In this article on our investment series, we will consider the advantages of ETFs and mutual funds. The duo gets a lot of attention due to their returns. Once you’ve discovered the benefits of ETFs and Mutual Funds for yourself, you are bound to give them a second look.
ETFs and Mutual Funds are two types of investment funds. An investment fund is a bundle of diversified securities that are offered to investors. It provides investors with the opportunity to invest in a wide range of options with a singular investment rather than investing in individual stocks, bonds, or commodities.
Like all other investment funds, ETFs and Mutual Funds provide diversification, low-cost entry, professional management, and accessibility. Before delving into the advantages of ETFs and Mutual Funds, we will first examine what they are.
Exchange-Traded Fund – ETFs
An exchange-traded fund (ETF) is a portfolio of diverse securities that tracks a specific index. The composition of the portfolio varies based on the underlying index. For instance, an emerging market ETF tracks stocks from companies in emerging market economies. Some ETFs track commodities; others track bonds and stocks.
ETFs have immense advantages over other investment finds. They offer lower operational costs, transparency, tax benefits, and flexibility.
A mutual fund is typically a bundle of stocks and bonds. Some mutual funds focus exclusively on either stocks or bonds, while others contain a combination of both.

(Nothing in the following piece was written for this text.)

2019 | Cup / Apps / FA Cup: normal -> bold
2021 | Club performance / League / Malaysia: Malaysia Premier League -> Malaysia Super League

The Advantages of ETFs and Mutual Funds
The following are some advantages of ETFs and mutual funds over investing in individual stocks:
The Low-Cost Entry Barrier
Investing in individual stocks can be capital intensive. Some stocks have share prices that run into hundreds of dollars. However, ETFs and mutual funds reduce the cost of investing. These investment funds create a bundle of securities and then offer shares of that bundle to investors.
Furthermore, investors do not require any expertise to invest in their desires sectors. The funds are managed by professionals (in mutual funds) and algorithms (ETFs). This reduces the knowledge base required for investing.
Another advantage of ETFs and Mutual Funds is diversification. Both investment funds offer investors to invest in virtually all public sectors. This gives an investor the opportunity to invest in any industry without the need for expertise in those areas. It also shields the investor from losing his funds to a single investment.
Mutual funds, by design, are risk-averse. The fund manager typically sticks with trusted and liquid securities. This limits most mutual funds to stocks and bonds; ETFs do not have such restrictions.
While ETFs are also risk-averse, they are opened to all major categories. If there is a market for it, there is likely going to be an ETF for it. Some ETFs trade on asset classes, commodities, and even currencies. ETFs trade in all major sectors, industries, and countries.
ETFs Versus Mutual Funds
Now that you know the advantages of ETFs and mutual funds, how do you make your choice?
Both of them offer diversified, low-cost investments. However, they have their differences. There are three critical metrics for deciding between ETFs and mutual funds.
Need for a Real-Time Update
Mutual funds provide real-time updates. The fund managers are required by law to send regular reports and statements to shareholders. These include monthly statements and tax reports. The downside to this is an increased overhead cost, passed on to the mutual funds’ shareholders.
ETF companies, on the other hand, are not responsible to the shareholders. Therefore, they are not required to share any report with customers. However, investors can get reports from the brokerage firm with whom they have an account.
Mutual funds can only be traded at the end of the business day. On the other hand, ETFs trade like stocks on stock exchange markets to be sold at any time.
For long-term investors, the opportunity to buy or sell at any time can leave them exposed to price swings. As such, they are likely to stick with mutual funds. Day traders make their profit from price volatility, so their preferred choice is usually ETFs.
Mutual funds are managed by professionals who observe the markets and make relevant decisions. The downside to this is the management fee. Furthermore, because most professionals are risk-averse, they stick with securities that have little price volatility. This translates into lower dividends.
ETFs, live by an index; the performance of the index affects the performance of the fund. This eliminates the need for a professional find manager. The downside is that the fund is overexposed to market events. A downward move in an index is sure to bring down an ETF as no one is in charge of the account.
The advantages of ETFs and Mutual Funds make them appealing to investors. Interested investors need to make their own research and risk assessment before engaging in any investment.